Our study did not address quality issues such as visual outcome and patient satisfaction (using complication rate as a surrogate for these) but there have been a number of studies which have shown that intraoperative complications tend to be associated with poorer final visual acuity.11

It is impossible to discuss the relation of volume and outcome without addressing the issue of case mix. Unmeasured differences in patient populations between doctors or hospital with different volumes will result in confounding of the results.3,12 Some surgeons may be doing a larger proportion of the more difficult cases than other surgeons. This means they are likely to be doing operations that take more time (so they have a reduced patient volume) and are more likely to have complications (because they are operating on more difficult cases). It is obvious that comparisons of surgeons who do more straightforward operations with those who do more complicated operations will be misleading. Not surprisingly, it has been shown that the more volume/outcome data are adjusted for case mix the weaker is the relation between increased volume and improved outcome.12

As far as cataract surgery is concerned, it may be reasonable to assume that case mix is fairly even spread between most surgeons. In our study we did not look at case mix, but experience in the unit suggests that the three high volume surgeons were doing at least as many potentially complicated case as the low volume surgeons. In fact, it may be that the high volume surgeons were doing more of the complicated cases because they were seen as more able to deal with them (selective referral). This would, contrary to most case mix confounding, mean that their overall complication rate, if risk adjusted, would make the results of high volume surgeons look even better. Because of the importance of the effect of case mix, we are addressing it in a follow up study.
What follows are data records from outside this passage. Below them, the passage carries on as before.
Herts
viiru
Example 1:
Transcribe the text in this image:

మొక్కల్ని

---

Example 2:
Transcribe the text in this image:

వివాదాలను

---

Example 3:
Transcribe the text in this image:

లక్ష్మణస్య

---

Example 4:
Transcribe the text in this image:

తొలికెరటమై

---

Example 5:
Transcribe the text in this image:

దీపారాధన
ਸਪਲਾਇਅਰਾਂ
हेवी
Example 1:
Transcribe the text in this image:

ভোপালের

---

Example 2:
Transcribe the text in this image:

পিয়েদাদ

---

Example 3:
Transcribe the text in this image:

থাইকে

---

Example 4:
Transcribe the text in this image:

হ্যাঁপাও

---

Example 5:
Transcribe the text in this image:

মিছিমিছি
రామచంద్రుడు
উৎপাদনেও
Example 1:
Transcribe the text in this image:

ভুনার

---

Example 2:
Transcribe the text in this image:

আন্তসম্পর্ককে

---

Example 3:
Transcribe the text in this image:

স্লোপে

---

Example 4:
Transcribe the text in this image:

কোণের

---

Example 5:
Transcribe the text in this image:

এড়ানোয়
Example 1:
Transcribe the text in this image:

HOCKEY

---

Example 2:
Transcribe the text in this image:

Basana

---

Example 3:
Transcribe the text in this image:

If the findings of our study are correct what is the mechanism of lower complications with increased volume of cases? One possibility is the “practice makes perfect” hypothesis in that because the high volume surgeons were doing more case they were simply getting better at doing the operations. A further possibility, that is not mentioned in the literature, is that “better” surgeons (that is, those with fewer complications) are more able (or willing) to do high case volumes. This would of course only hold if the lower volume surgeons were not doing more of the difficult cases. The “selective referral” hypothesis seems the least likely to explain the findings, as in a publicly funded healthcare system such as the NHS, it would be very unusual for a surgeon to have a limit to his/her cataract surgery workload because of lack of referrals.
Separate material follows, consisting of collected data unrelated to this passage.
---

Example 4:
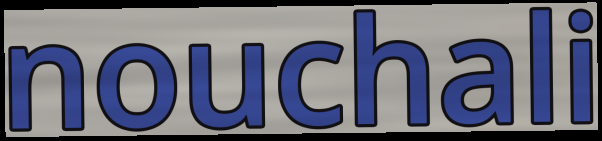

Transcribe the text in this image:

nouchali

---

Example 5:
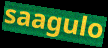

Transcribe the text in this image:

saagulo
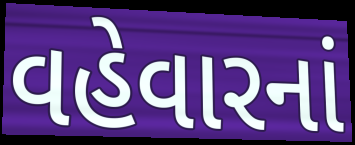
વહેવારનાં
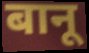
बानू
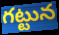
గట్టున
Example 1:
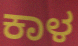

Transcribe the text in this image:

ಕಾಳ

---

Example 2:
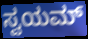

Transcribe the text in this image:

ಸ್ವಯಮ್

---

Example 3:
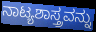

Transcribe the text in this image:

ನಾಟ್ಯಶಾಸ್ತ್ರವನ್ನು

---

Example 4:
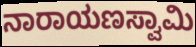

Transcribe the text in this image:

ನಾರಾಯಣಸ್ವಾಮಿ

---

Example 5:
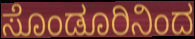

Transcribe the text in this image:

ಸೊಂಡೂರಿನಿಂದ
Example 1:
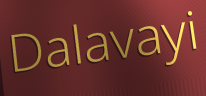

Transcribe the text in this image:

Dalavayi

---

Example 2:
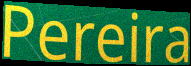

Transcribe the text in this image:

Pereira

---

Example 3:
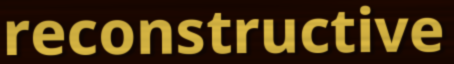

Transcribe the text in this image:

reconstructive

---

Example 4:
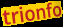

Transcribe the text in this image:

trionfo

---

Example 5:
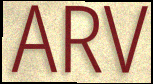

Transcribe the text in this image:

ARV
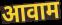
आवाम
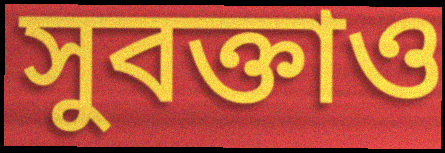
সুবক্তাও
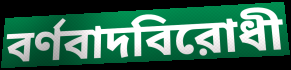
বর্ণবাদবিরোধী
In conclusion, this study is the first to describe a possible relation between volume of surgery and the outcome (as measured by complication rates) for phacoemulsification. There are however some caveats to add in that the issue of case mix was not addressed and that the results are from a single unit and may not necessarily be generalisable. If other units do have similar results, there are important implications for training as well as for public health policy, health service planning, and, not least, with regard to patient safety.